PROVIDED DATA START
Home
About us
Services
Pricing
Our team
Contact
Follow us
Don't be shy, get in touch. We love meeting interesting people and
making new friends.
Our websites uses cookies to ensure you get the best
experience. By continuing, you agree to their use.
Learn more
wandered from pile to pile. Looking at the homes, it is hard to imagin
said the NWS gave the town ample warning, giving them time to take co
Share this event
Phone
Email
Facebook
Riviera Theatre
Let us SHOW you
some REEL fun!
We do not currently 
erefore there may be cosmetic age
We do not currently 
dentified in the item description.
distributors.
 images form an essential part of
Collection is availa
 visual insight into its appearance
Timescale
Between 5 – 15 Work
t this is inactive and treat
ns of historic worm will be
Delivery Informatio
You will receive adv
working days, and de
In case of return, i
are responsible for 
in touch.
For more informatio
PROVIDED DATA END
PROVIDED DATA START
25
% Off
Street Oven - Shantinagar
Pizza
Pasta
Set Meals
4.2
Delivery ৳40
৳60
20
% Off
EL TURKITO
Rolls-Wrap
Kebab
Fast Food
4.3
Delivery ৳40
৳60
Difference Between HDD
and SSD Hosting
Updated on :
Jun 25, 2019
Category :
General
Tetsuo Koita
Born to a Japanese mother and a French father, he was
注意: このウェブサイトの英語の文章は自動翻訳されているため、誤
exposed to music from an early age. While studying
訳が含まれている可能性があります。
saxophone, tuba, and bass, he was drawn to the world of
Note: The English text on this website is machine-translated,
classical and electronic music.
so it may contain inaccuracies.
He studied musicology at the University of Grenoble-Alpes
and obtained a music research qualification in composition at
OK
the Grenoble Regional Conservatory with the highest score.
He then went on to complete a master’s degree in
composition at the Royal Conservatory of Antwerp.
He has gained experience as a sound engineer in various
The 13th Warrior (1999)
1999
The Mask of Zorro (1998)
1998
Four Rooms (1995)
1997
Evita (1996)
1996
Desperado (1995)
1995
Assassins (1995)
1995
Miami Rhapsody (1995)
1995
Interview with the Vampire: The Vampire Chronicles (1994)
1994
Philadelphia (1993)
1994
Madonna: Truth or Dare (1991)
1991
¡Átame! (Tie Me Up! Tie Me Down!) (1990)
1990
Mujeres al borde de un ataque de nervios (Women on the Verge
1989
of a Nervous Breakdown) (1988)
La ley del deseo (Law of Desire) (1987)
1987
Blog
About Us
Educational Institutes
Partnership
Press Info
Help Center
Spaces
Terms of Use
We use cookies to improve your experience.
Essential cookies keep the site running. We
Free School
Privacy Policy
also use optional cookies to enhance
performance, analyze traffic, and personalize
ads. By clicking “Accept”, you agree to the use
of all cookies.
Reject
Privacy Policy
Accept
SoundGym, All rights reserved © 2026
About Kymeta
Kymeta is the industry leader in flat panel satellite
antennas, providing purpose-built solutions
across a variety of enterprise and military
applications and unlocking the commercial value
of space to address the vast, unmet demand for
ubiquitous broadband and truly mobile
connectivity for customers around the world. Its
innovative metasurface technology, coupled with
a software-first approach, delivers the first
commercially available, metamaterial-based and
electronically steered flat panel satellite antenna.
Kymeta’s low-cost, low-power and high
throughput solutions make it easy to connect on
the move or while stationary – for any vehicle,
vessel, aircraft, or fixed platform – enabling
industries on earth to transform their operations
PROVIDED DATA END
- JOB ITEM -
All lines above from the one holding "Born to a Japanese" to the one holding "also use optional cookies to enhance", inclusive, are to be copied exactly; no other line is wanted.

- SOLUTION TO THE EXERCISE -
Born to a Japanese mother and a French father, he was
注意: このウェブサイトの英語の文章は自動翻訳されているため、誤
exposed to music from an early age. While studying
訳が含まれている可能性があります。
saxophone, tuba, and bass, he was drawn to the world of
Note: The English text on this website is machine-translated,
classical and electronic music.
so it may contain inaccuracies.
He studied musicology at the University of Grenoble-Alpes
and obtained a music research qualification in composition at
OK
the Grenoble Regional Conservatory with the highest score.
He then went on to complete a master’s degree in
composition at the Royal Conservatory of Antwerp.
He has gained experience as a sound engineer in various
The 13th Warrior (1999)
1999
The Mask of Zorro (1998)
1998
Four Rooms (1995)
1997
Evita (1996)
1996
Desperado (1995)
1995
Assassins (1995)
1995
Miami Rhapsody (1995)
1995
Interview with the Vampire: The Vampire Chronicles (1994)
1994
Philadelphia (1993)
1994
Madonna: Truth or Dare (1991)
1991
¡Átame! (Tie Me Up! Tie Me Down!) (1990)
1990
Mujeres al borde de un ataque de nervios (Women on the Verge
1989
of a Nervous Breakdown) (1988)
La ley del deseo (Law of Desire) (1987)
1987
Blog
About Us
Educational Institutes
Partnership
Press Info
Help Center
Spaces
Terms of Use
We use cookies to improve your experience.
Essential cookies keep the site running. We
Free School
Privacy Policy
also use optional cookies to enhance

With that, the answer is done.